Extract, word for word, the stretch of the Hertz court decision below from "IN RE: HERTZ" through "counsel), for respondent.".

| Page text |

◇ ◇ ◇ ◇ ◇

IN RE: HERTZ CORPORATION, Appellant. Commissioner of Labor, Respondent.

Decided: February 13, 2003

Before:  CARDONA, P.J., MERCURE, SPAIN, CARPINELLO and KANE, JJ. Akin, Gump, Strauss, Hauer & Feld, New York City (Jonathan L. Sulds of counsel), for appellant. Eliot Spitzer, Attorney General, New York City (Steven Segall of counsel), for respondent.

Appeal from a decision of the Unemployment Insurance Appeal Board, filed July 25, 2001, which assessed Hertz Corporation for additional unemployment insurance contributions.

In Matter of Eisner (Hertz Corp.-Commissioner of Labor), 252 A.D.2d 847, 675 N.Y.S.2d 700, appeal dismissed 92 N.Y.2d 946, 681 N.Y.S.2d 476, 704 N.E.2d 229 (hereinafter Eisner ), this Court concluded that substantial evidence supported a determination of the Unemployment Insurance Appeal Board finding the claimant, a sales representative who distributed travel brochures to travel agencies pursuant to a “Special Travel Agency Representative Service” (hereinafter STARS) agreement, and those similarly situated, to be an employee of the Hertz Corporation (hereinafter the employer) rather than an independent contractor.   After this decision, a hearing was conducted at the employer's request to challenge the additional assessed contributions relating to the other similarly situated sales representatives.   An Administrative Law Judge ruled that petitioner owed approximately $23,400 in additional contributions for the period January 1, 1994 through March 31, 1997 as assessed by the Department of Labor.   On administrative appeal, the Board affirmed.   The employer appeals.

 It was established through the testimony of the tax auditor employed by the Department of Labor that those individuals involved in the audit were employed in a similar capacity as the claimant in Eisner (i.e., as sales representatives pursuant to similar STARS agreements) such that the employer should be assessed additional contributions for them (see Labor Law § 620 [1] [b];  see also Matter of Braunstein [Dinaire Corp.-Commissioner of Labor], 250 A.D.2d 899, 900, 672 N.Y.S.2d 522;  Matter of Bramson Entertainment Bur. [Roberts], 136 A.D.2d 807, 523 N.Y.S.2d 641;  Matter of Eastern Suffolk School of Music [Roberts], 91 A.D.2d 1123, 458 N.Y.S.2d 327, lv. denied 60 N.Y.2d 554, 467 N.Y.S.2d 1029, 454 N.E.2d 1318).   The employer offered no evidence to contradict the auditor's testimony that these individuals were STARS representatives who signed substantially identical contracts as that of the Eisner claimant or that the final figure was otherwise flawed.   To the contrary, the employer's senior counsel for employee relations confirmed that all individuals on the audit list were STARS sales representatives who operated under the same agreement as that of the claimant in Eisner.   Under these circumstances, the record contains substantial evidence to support the Board's determination (see Matter of Bramson Entertainment Bur. [Roberts], supra ).

 As a final matter, it was not error for the Administrative Law Judge or the Board to treat this Court's decision in Eisner as final for the purpose of determining whether additional contributions were due.   The Court of Appeals' dismissal of the employer's appeal to that Court as nonfinal for its own jurisdictional purposes (see N.Y. Const, art VI, § 3[b][1];  see also CPLR 5601[a] ) did not render the underlying order (i.e., this Court's prior decision) without force or binding effect.   To the extent that the employer claims that it is entitled to “its just review” of the matter by the Court of Appeals, since two Justices of this Court dissented in Eisner, this is an argument that needs to be made to that Court.

The employer's remaining contentions have been reviewed and found to be lacking in merit.

ORDERED that the decision is affirmed, without costs.

CARPINELLO, J.

CARDONA, P.J., MERCURE, SPAIN and KANE, JJ., concur.

◇ ◇ ◇ ◇ ◇

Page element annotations
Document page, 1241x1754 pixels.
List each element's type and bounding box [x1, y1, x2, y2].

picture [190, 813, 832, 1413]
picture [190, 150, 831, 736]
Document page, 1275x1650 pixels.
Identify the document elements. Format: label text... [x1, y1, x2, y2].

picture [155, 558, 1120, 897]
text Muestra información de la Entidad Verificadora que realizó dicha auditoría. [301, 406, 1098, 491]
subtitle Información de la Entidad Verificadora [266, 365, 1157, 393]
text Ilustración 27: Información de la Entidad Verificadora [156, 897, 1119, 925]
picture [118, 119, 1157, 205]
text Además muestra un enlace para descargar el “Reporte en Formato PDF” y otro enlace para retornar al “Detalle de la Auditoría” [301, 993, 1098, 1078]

◇ ◇ ◇ ◇ ◇

| Result of this task |
IN RE: HERTZ CORPORATION, Appellant. Commissioner of Labor, Respondent.

Decided: February 13, 2003

Before:  CARDONA, P.J., MERCURE, SPAIN, CARPINELLO and KANE, JJ. Akin, Gump, Strauss, Hauer & Feld, New York City (Jonathan L. Sulds of counsel), for appellant. Eliot Spitzer, Attorney General, New York City (Steven Segall of counsel), for respondent.